Second, the original categorical data are processed with a conventional clustering pipeline (e.g., K‑Modes, ROCK) to obtain an initial assignment. For each sample, an attention mechanism computes a weight for every attribute based on two factors: (i) the attribute’s contribution to the current cluster structure, and (ii) the confidence or richness of the LLM‑generated embedding (measured by token length, model certainty, etc.). The final representation of a sample is a weighted combination of its original one‑hot/frequency vector and the corresponding semantic embeddings. Clustering is then performed in this hybrid space using a distance‑based algorithm such as k‑means.
Experimental Setup
The authors evaluate ARISE on eight publicly available benchmark datasets that span domains like demographics (Adult), biology (Mushroom), and automotive (Car Evaluation). They compare against seven state‑of‑the‑art categorical clustering methods, including K‑Modes, ROCK, COOLCAT, Categorical‑VAE, and DeepCluster‑Cat. Performance is measured with Adjusted Rand Index (ARI), Normalized Mutual Information (NMI), and clustering accuracy (ACC). To test robustness under data scarcity, they also conduct experiments where the number of samples is artificially reduced to 30 % of the original size.
Results
Across all datasets, ARISE consistently outperforms the baselines, achieving an average ARI improvement of 22 % and gains ranging from 19 % to 27 % relative to the best competing method. The most pronounced improvement appears on the Mushroom dataset, where ARISE raises ARI from 0.61 (best baseline) to 0.78. In low‑sample regimes, the performance drop of ARISE is modest, confirming that external semantic knowledge effectively compensates for insufficient co‑occurrence information.
Ablation Studies
Three ablations are reported: (1) using only LLM embeddings without the original categorical features leads to a 10‑15 % performance loss, indicating that raw semantics alone are insufficient. (2) Replacing the attention‑weighted fusion with a simple average reduces results by 5‑8 %, highlighting the importance of adaptive weighting. (3) Testing different LLMs shows that larger models generally yield better embeddings, but medium‑sized models achieve a favorable trade‑off between cost and accuracy.
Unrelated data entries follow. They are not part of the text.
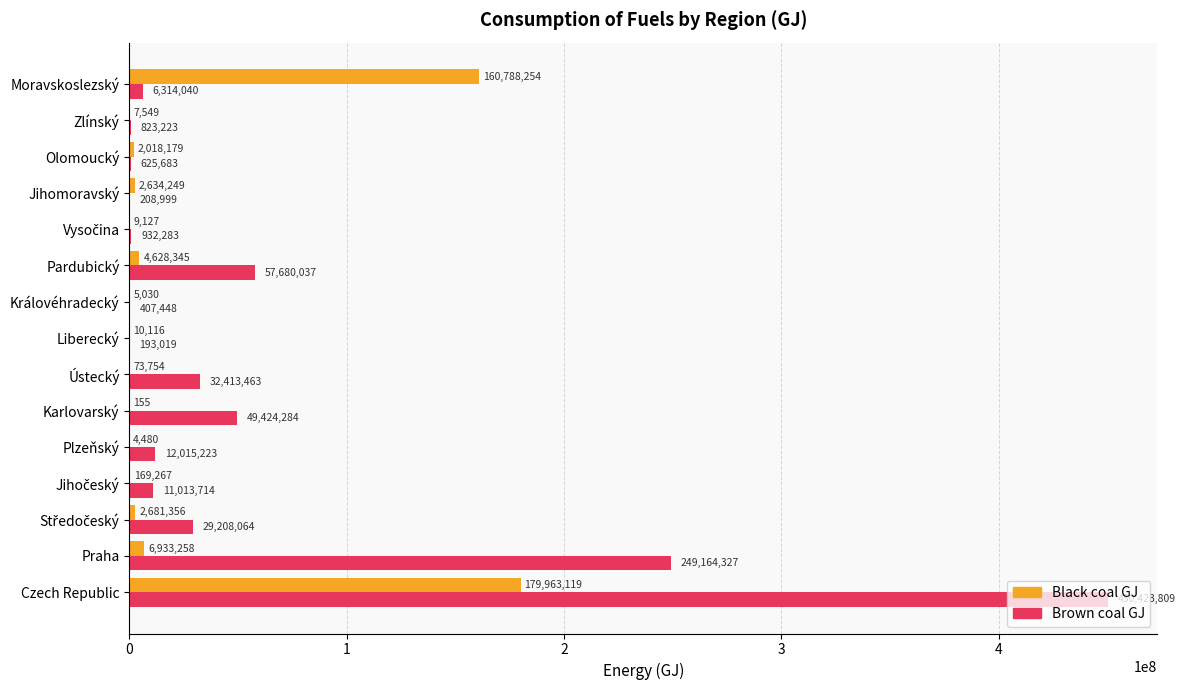

How many categories are shown in the chart?

15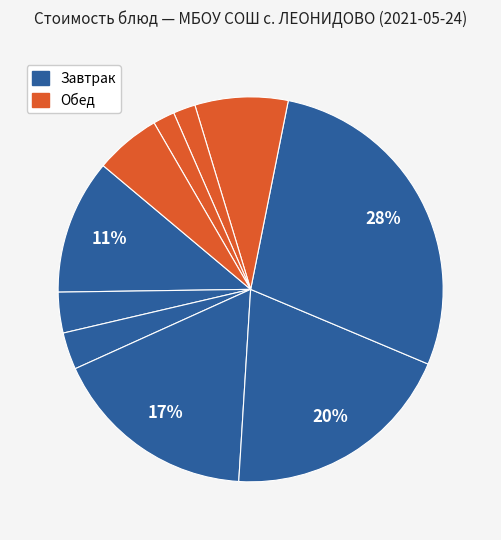

How many slices are in this pie chart?

10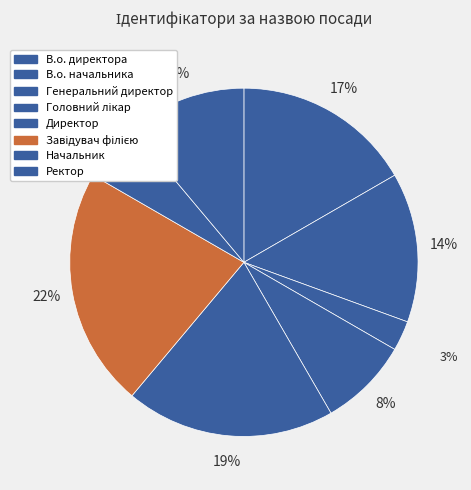

What is the total percentage of Головний лікар and Начальник?

13.9%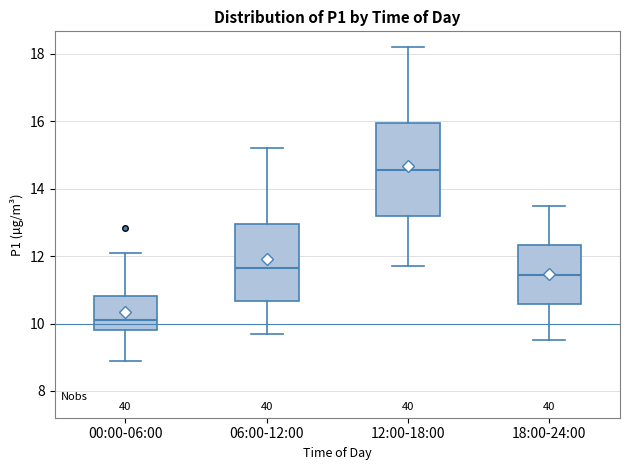

Where does the lower whisker of the box for 00:00-06:00 end on the y-axis? The values are not printed on the chart, so give them approximately, as read against the axis.

9.0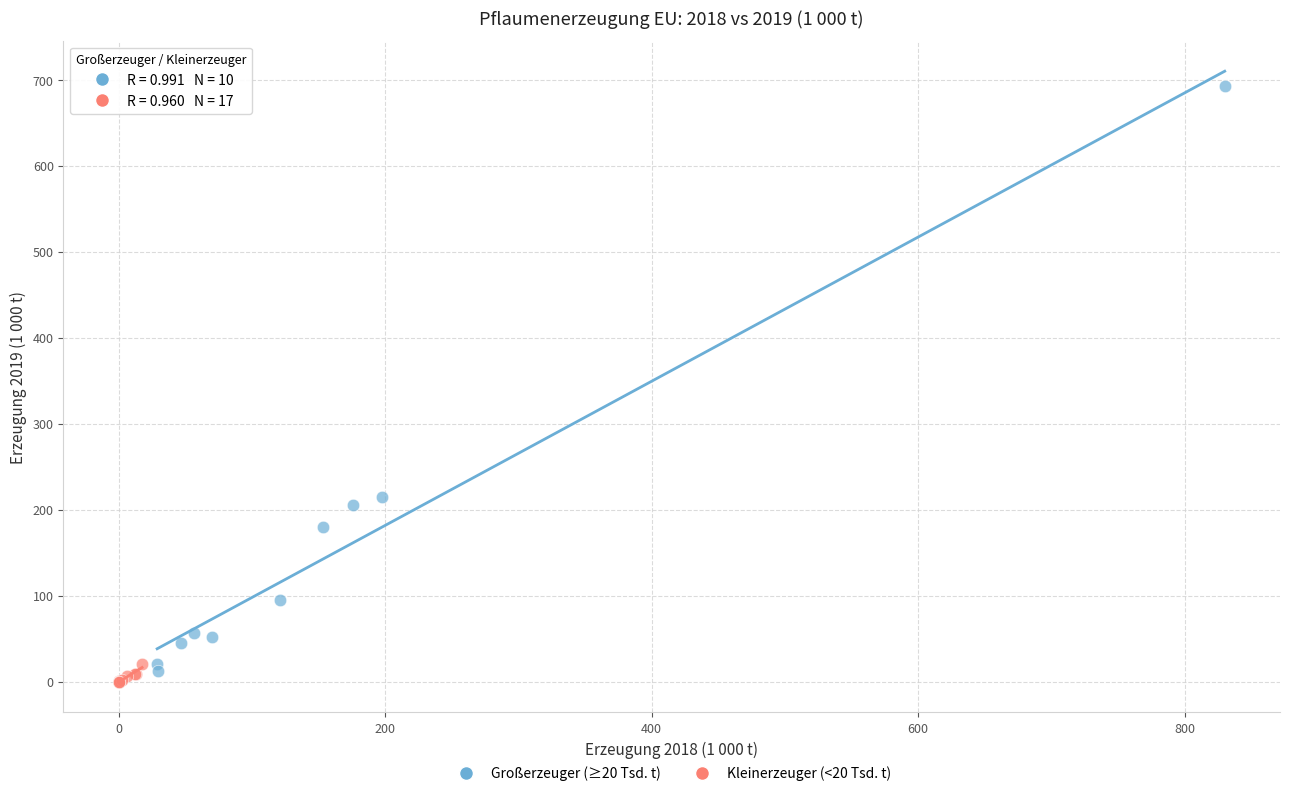

Which series has the largest Y range (max minus min)?

Großerzeuger (≥20 Tsd. t)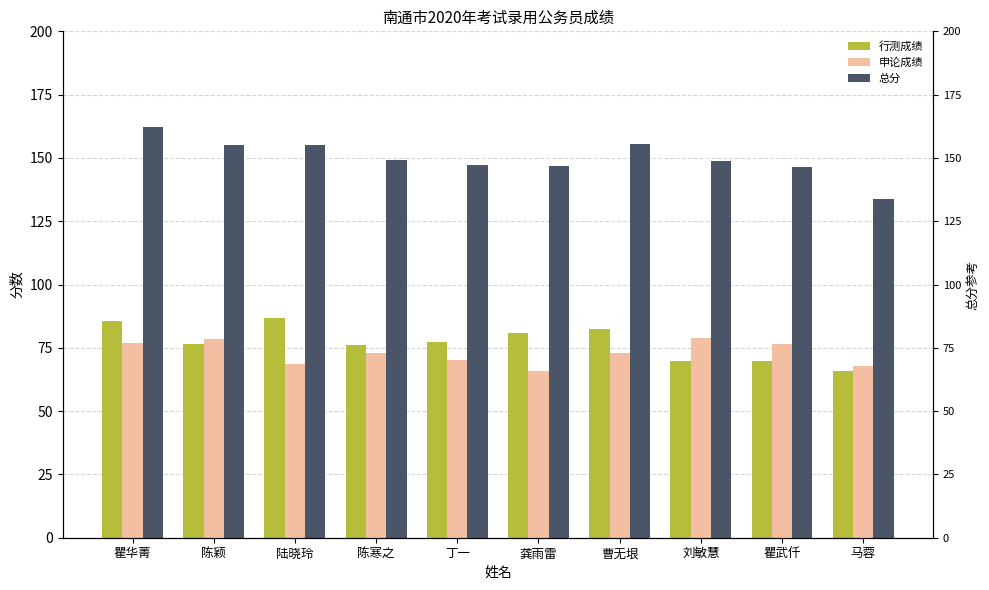

How many series are shown in this chart?

3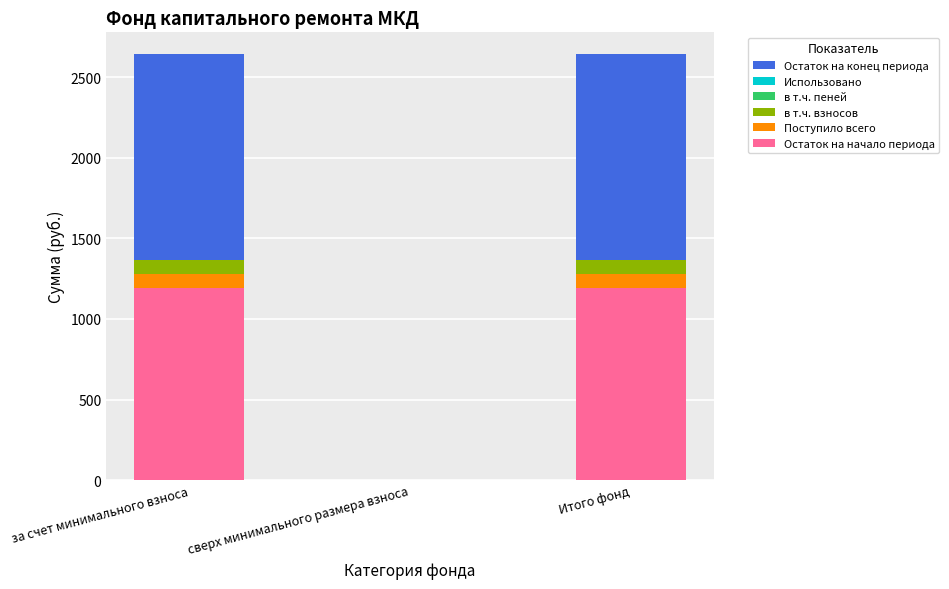

How many data points does each series have?

3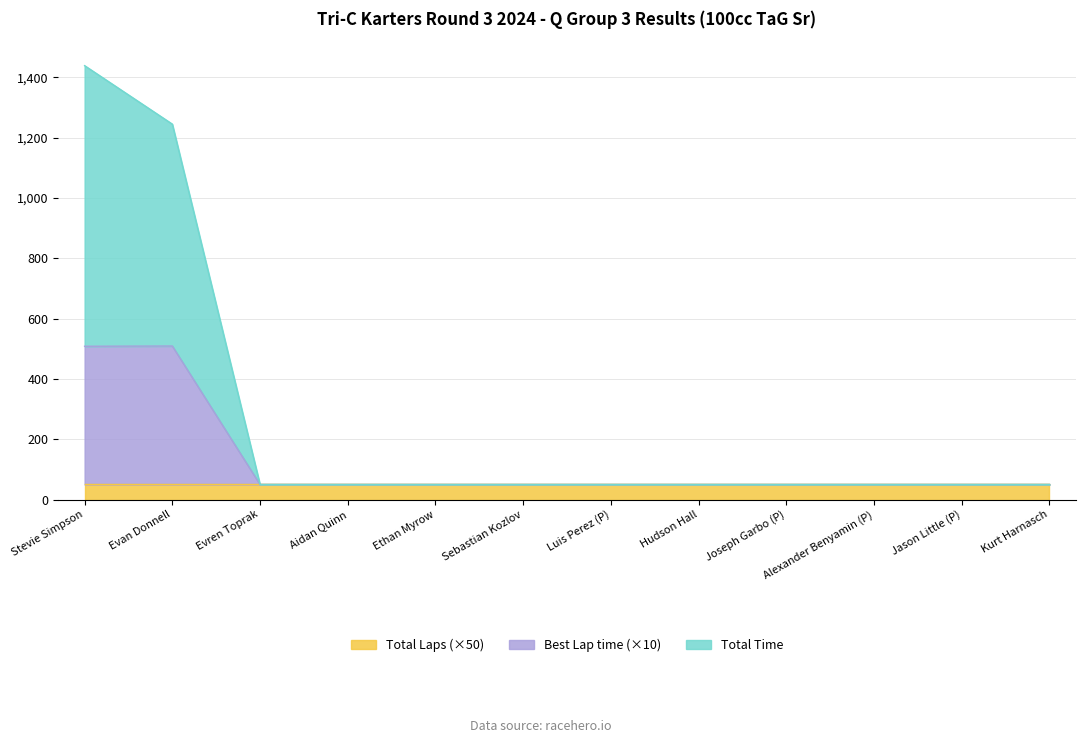

What position from the right is Jason Little (P)?

2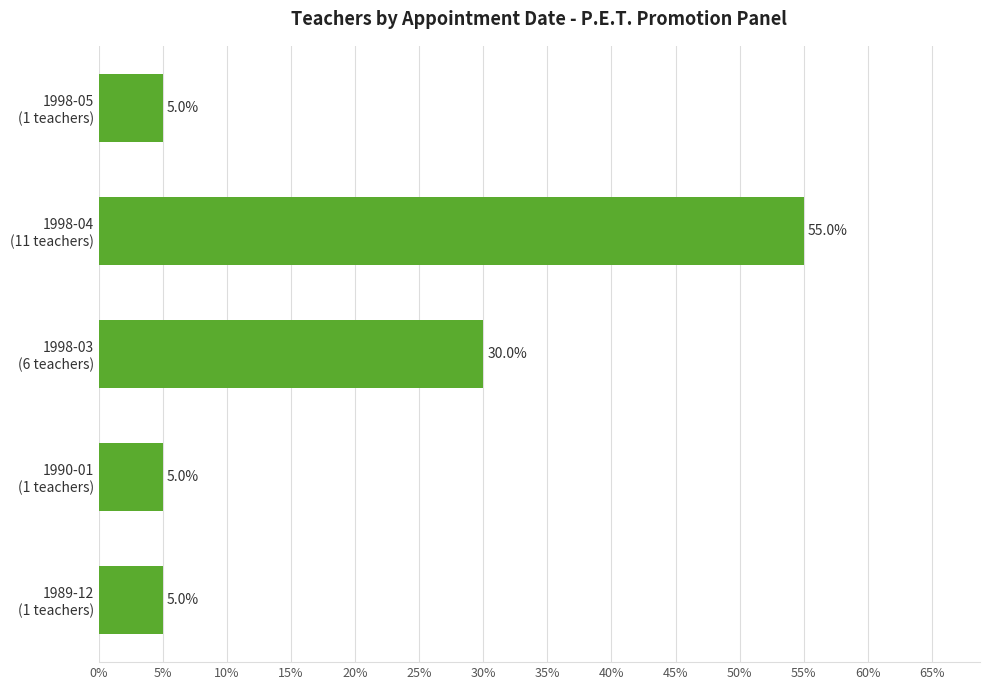

Which category has the highest value across all series?

1998-04
(11 teachers)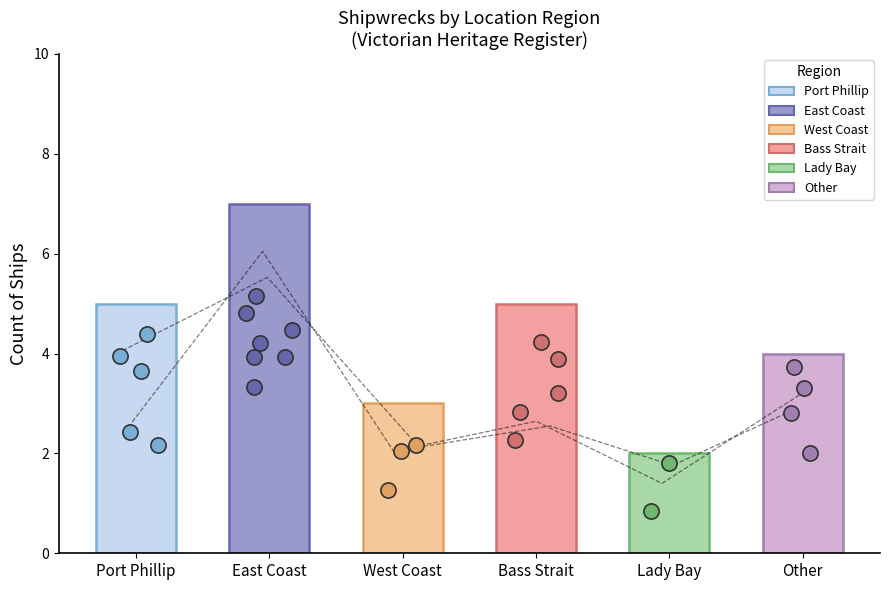

What is the change in value from Port Phillip to Lady Bay?

-3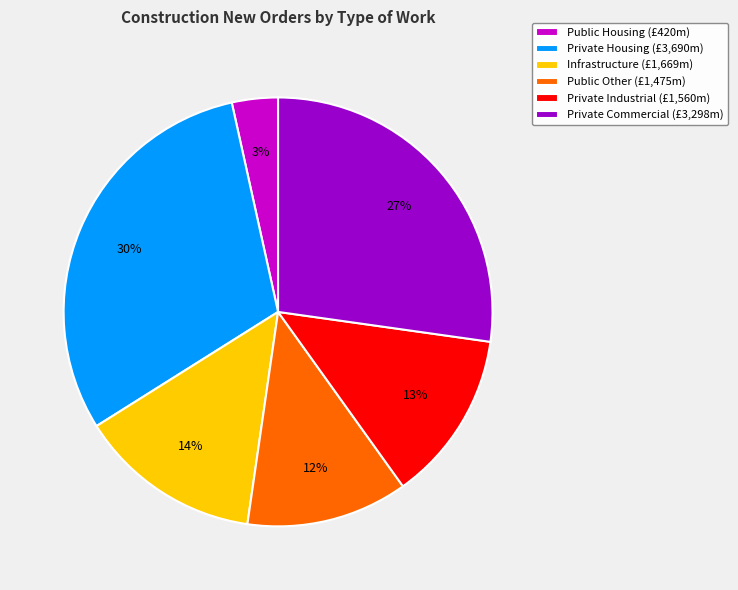

To the nearest percent, what is the combined percentage of Private Industrial and Private Commercial?

40%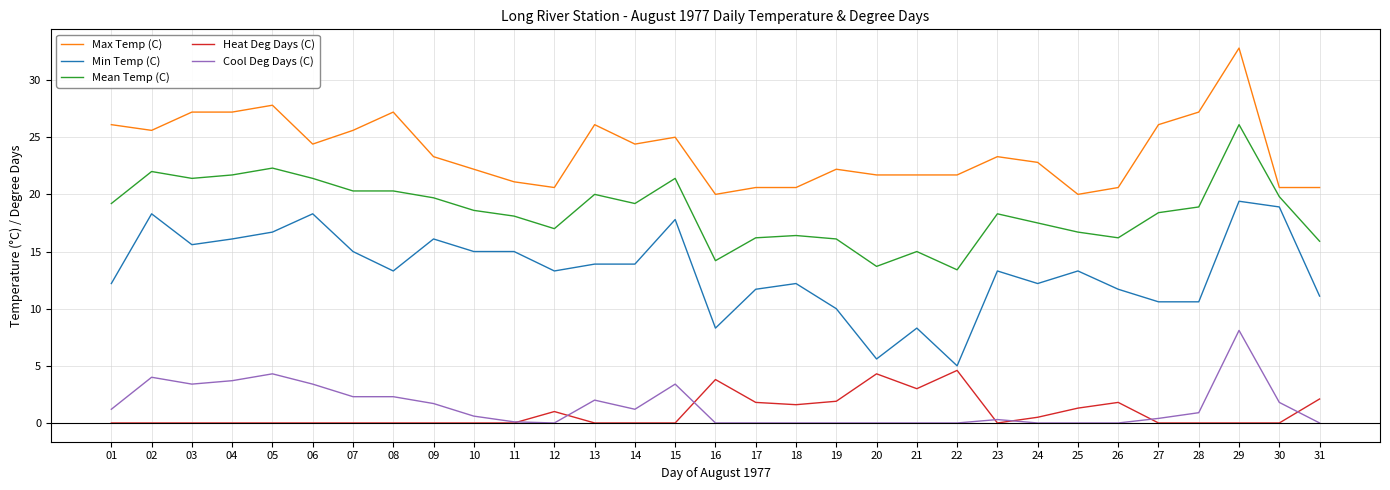

Count the number of categories in the chart.

31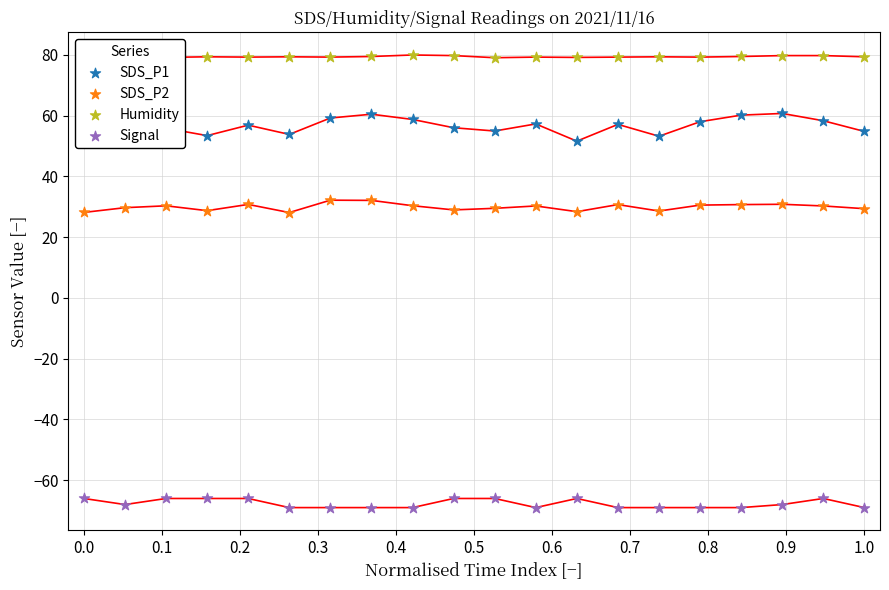

What is the total value across all series at 0.0?

93.3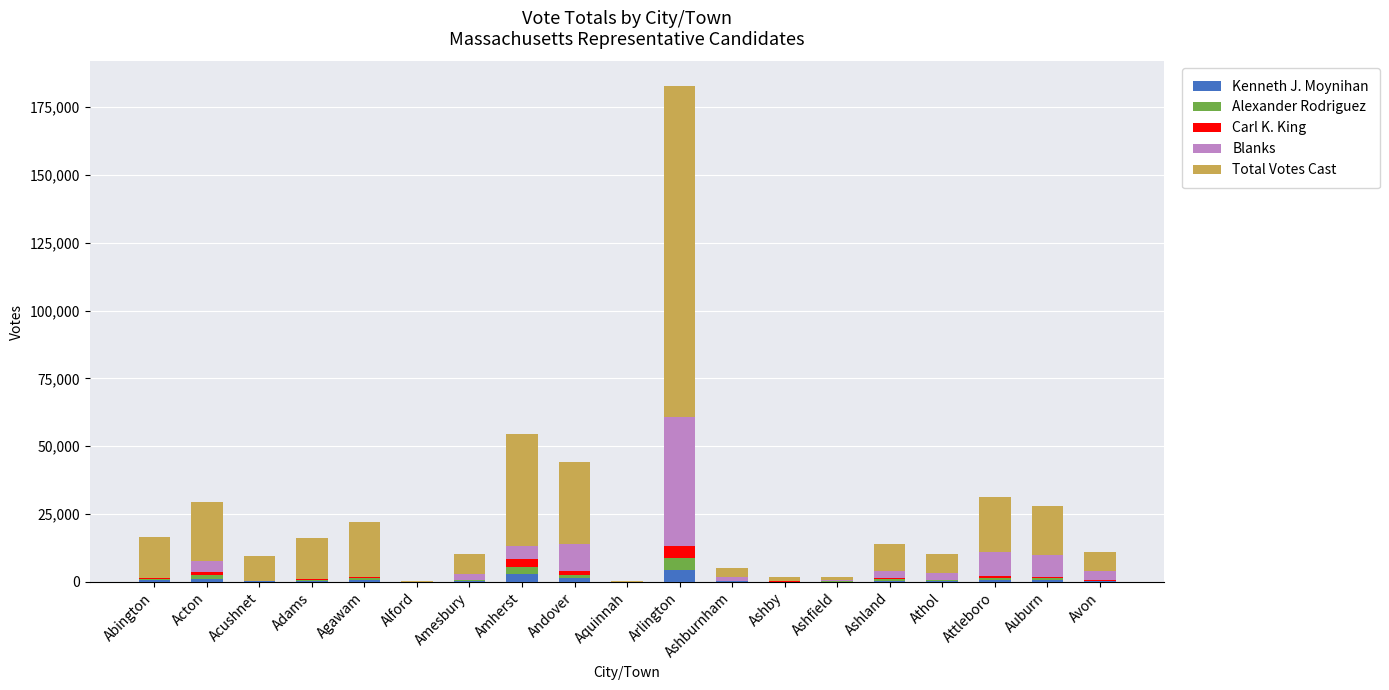

What is the maximum value for Kenneth J. Moynihan?

4476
Discussion and Limitations
ARISE demonstrates that integrating external semantic knowledge can substantially narrow the semantic gap in categorical clustering. This is especially valuable in domains where each categorical token carries rich meaning (e.g., medical diagnosis codes, product categories). However, the approach introduces new challenges: (i) the computational and monetary cost of querying LLM APIs at scale, (ii) the need for domain‑specific prompt engineering, and (iii) the possibility that LLM‑generated descriptions may diverge from expert knowledge. The authors suggest future work on local lightweight LLM deployment, automated prompt optimization via meta‑learning, and advanced multimodal normalization techniques to better align statistical and semantic embeddings.
Conclusion
By marrying traditional categorical clustering with LLM‑derived semantic embeddings through an attention‑based fusion mechanism, ARISE offers a novel and effective solution to the longstanding semantic gap problem. The method delivers robust, high‑quality clusters even when data are scarce, and it opens a promising pathway for semantic‑aware analysis across a wide range of categorical data applications.